Run DESeq2 and compute results for each perturbation vs control.

Parameters:

Name Type Description Default
adata AnnData

AnnData object with raw counts in adata.X.

required
design_factor str

The column in adata.obs with experimental conditions (e.g. "perturbation").

required
control_group str

The value in the design_factor column that represents the control (e.g. "control").

required
log2fc_sig float | None

Absolute log2 fold-change threshold for the significant column.

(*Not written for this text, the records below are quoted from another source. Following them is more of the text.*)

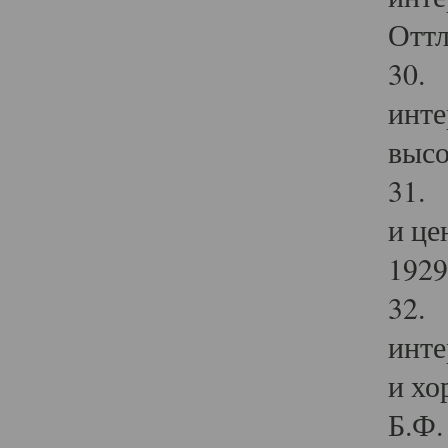
Оттл
30. 
инте
высо
31. 
и це
1929 
32. 
инте
и хо
Б.Ф.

Both log2fc_sig and mlog10pvalue_sig must be provided to add the column.

None
mlog10pvalue_sig float | None

-log10(padj) threshold for the significant column.

None

Returns:

Type Description
DataFrame

A pandas DataFrame indexed by gene_name, sorted by

DataFrame

mlog10pvalue_adj descending.


Batch / CLI use

The two helpers above are thin wrappers over standalone packages that also ship command-line entry points for batch pipelines:

  • Pseudo-bulkdeeplife.pseudobulk (CLI: twincell-pseudobulk)
  • Differential expressiondeeplife.differential_expression (CLI: twincell-diffexpr)
python -m deeplife.pseudobulk.main --help
python -m deeplife.differential_expression.main --help

For notebooks, prefer the pseudobulk() / pydeseq2() helpers documented above.